> **Task description**
The records below need to be printed in full. Keep each one exact.

[Data for this exercise]

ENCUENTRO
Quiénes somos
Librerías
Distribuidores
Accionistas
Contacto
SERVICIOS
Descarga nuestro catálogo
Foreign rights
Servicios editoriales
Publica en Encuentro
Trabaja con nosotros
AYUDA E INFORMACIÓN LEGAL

[/Data for this exercise]

> **Reply to the task**
ENCUENTRO
Quiénes somos
Librerías
Distribuidores
Accionistas
Contacto
SERVICIOS
Descarga nuestro catálogo
Foreign rights
Servicios editoriales
Publica en Encuentro
Trabaja con nosotros
AYUDA E INFORMACIÓN LEGAL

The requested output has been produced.